Sarkozy would replace Francis Mer, putting a seasoned politician in the place of an industrialist who is often criticized for not taking political credit for any successes.
Opinion polls regularly show he is the most popular politician in France. He is also an ambitious and energetic man whose overt desire to become president has strained his relations with Chirac.
French newspapers expected Foreign Minister Dominique de Villepin to become interior minister and suggested his job at the Foreign Ministry might go to Michel Barnier, EU Commissioner for Regional Policy and Institutional Reform.
The victory for the Socialist Party and its allies in this month's election to 26 regional councils followed a string of strikes and street protests by teachers, hospital workers and public sector scientists, all angry at budget cuts.
Raffarin has said the reforms must go on if France is to make its economy more competitive and fulfil promises to bring its public deficit to within EU limits.

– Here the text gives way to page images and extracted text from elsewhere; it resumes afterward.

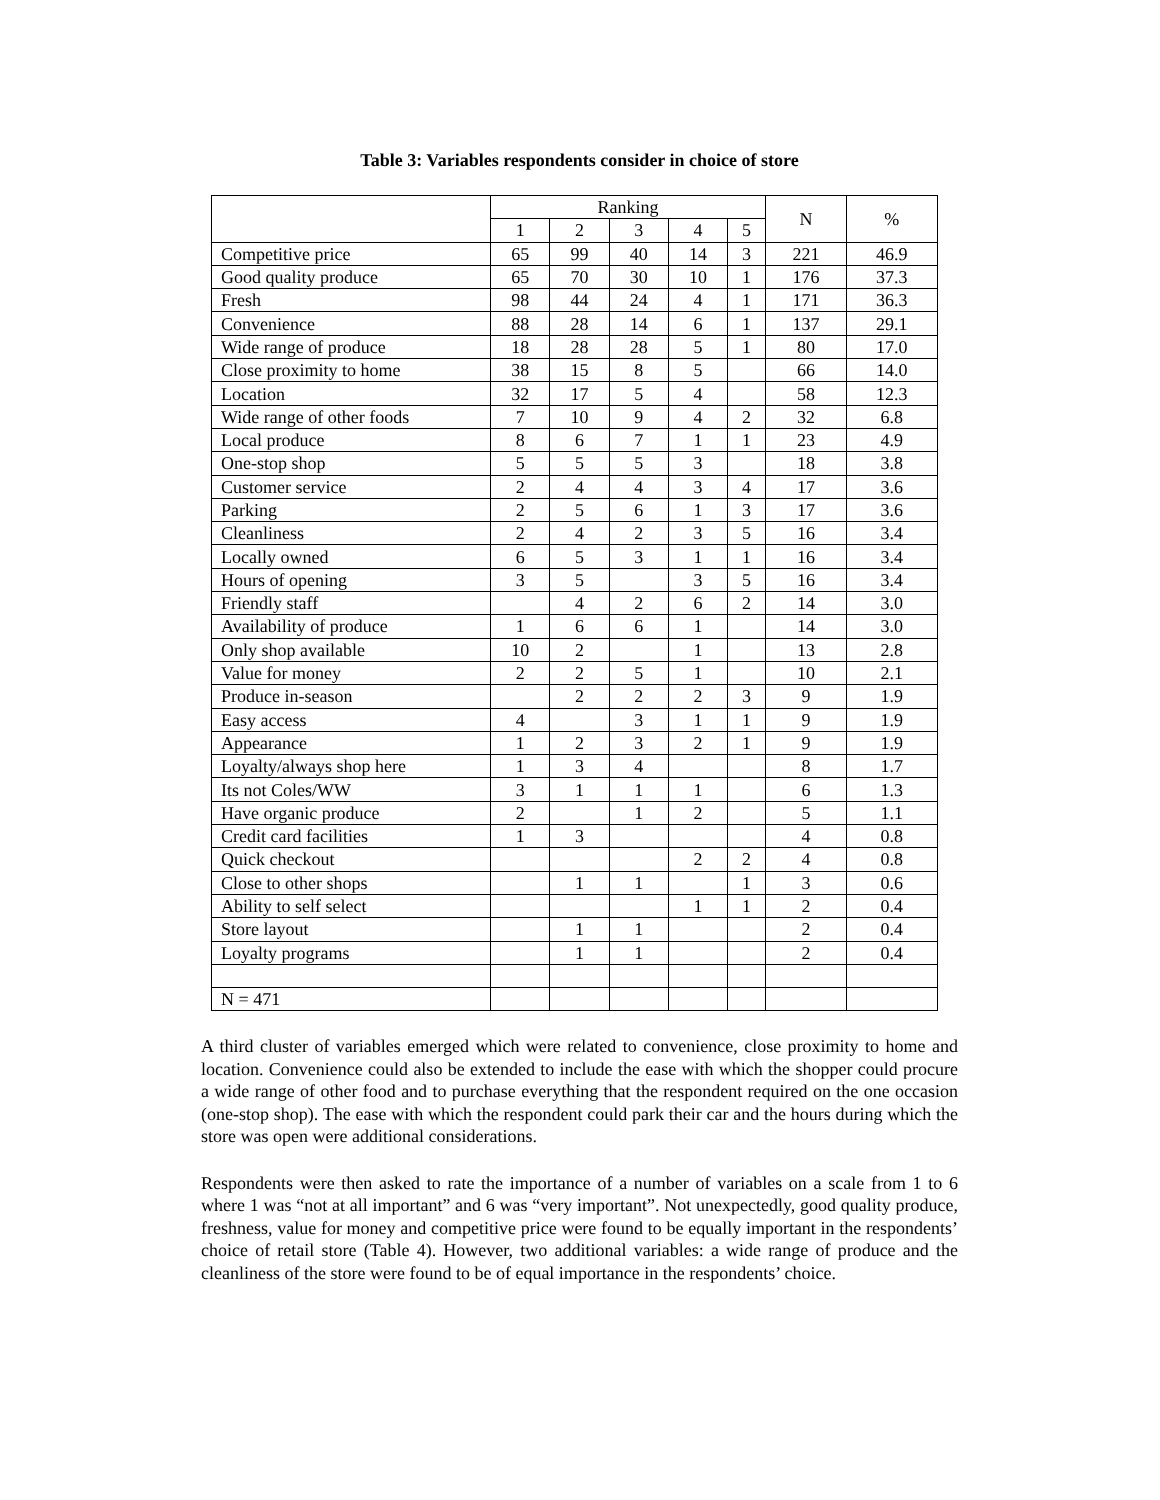Table 3: Variables respondents consider in choice of store
| | Ranking | | | | | N | % |
| --- | --- | --- | --- | --- | --- | --- | --- |
| | 1 | 2 | 3 | 4 | 5 | | |
| Competitive price | 65 | 99 | 40 | 14 | 3 | 221 | 46.9 |
| Good quality produce | 65 | 70 | 30 | 10 | 1 | 176 | 37.3 |
| Fresh | 98 | 44 | 24 | 4 | 1 | 171 | 36.3 |
| Convenience | 88 | 28 | 14 | 6 | 1 | 137 | 29.1 |
| Wide range of produce | 18 | 28 | 28 | 5 | 1 | 80 | 17.0 |
| Close proximity to home | 38 | 15 | 8 | 5 | | 66 | 14.0 |
| Location | 32 | 17 | 5 | 4 | | 58 | 12.3 |
| Wide range of other foods | 7 | 10 | 9 | 4 | 2 | 32 | 6.8 |
| Local produce | 8 | 6 | 7 | 1 | 1 | 23 | 4.9 |
| One-stop shop | 5 | 5 | 5 | 3 | | 18 | 3.8 |
| Customer service | 2 | 4 | 4 | 3 | 4 | 17 | 3.6 |
| Parking | 2 | 5 | 6 | 1 | 3 | 17 | 3.6 |
| Cleanliness | 2 | 4 | 2 | 3 | 5 | 16 | 3.4 |
| Locally owned | 6 | 5 | 3 | 1 | 1 | 16 | 3.4 |
| Hours of opening | 3 | 5 | | 3 | 5 | 16 | 3.4 |
| Friendly staff | | 4 | 2 | 6 | 2 | 14 | 3.0 |
| Availability of produce | 1 | 6 | 6 | 1 | | 14 | 3.0 |
| Only shop available | 10 | 2 | | 1 | | 13 | 2.8 |
| Value for money | 2 | 2 | 5 | 1 | | 10 | 2.1 |
| Produce in-season | | 2 | 2 | 2 | 3 | 9 | 1.9 |
| Easy access | 4 | | 3 | 1 | 1 | 9 | 1.9 |
| Appearance | 1 | 2 | 3 | 2 | 1 | 9 | 1.9 |
| Loyalty/always shop here | 1 | 3 | 4 | | | 8 | 1.7 |
| Its not Coles/WW | 3 | 1 | 1 | 1 | | 6 | 1.3 |
| Have organic produce | 2 | | 1 | 2 | | 5 | 1.1 |
| Credit card facilities | 1 | 3 | | | | 4 | 0.8 |
| Quick checkout | | | | 2 | 2 | 4 | 0.8 |
| Close to other shops | | 1 | 1 | | 1 | 3 | 0.6 |
| Ability to self select | | | | 1 | 1 | 2 | 0.4 |
| Store layout | | 1 | 1 | | | 2 | 0.4 |
| Loyalty programs | | 1 | 1 | | | 2 | 0.4 |
| N = 471 | | | | | | | |
A third cluster of variables emerged which were related to convenience, close proximity to home and location. Convenience could also be extended to include the ease with which the shopper could procure a wide range of other food and to purchase everything that the respondent required on the one occasion (one-stop shop). The ease with which the respondent could park their car and the hours during which the store was open were additional considerations.
Respondents were then asked to rate the importance of a number of variables on a scale from 1 to 6 where 1 was “not at all important” and 6 was “very important”. Not unexpectedly, good quality produce, freshness, value for money and competitive price were found to be equally important in the respondents’ choice of retail store (Table 4). However, two additional variables: a wide range of produce and the cleanliness of the store were found to be of equal importance in the respondents’ choice.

But many analysts believe some of the harsher planned measures will now have to be toned down, including ambitious proposals intended to trim the US$13.40 billion annual deficit of France's public health care system.
Allies questioned Chirac's decision to stick with Raffarin, a little-known regional senator before Chirac drafted him in to head his government after parliamentary elections in 2002.
Others said Chirac had made the strategic choice of keeping Raffarin until European Parliament elections in June and could ditch him then if the government's fortunes have not improved.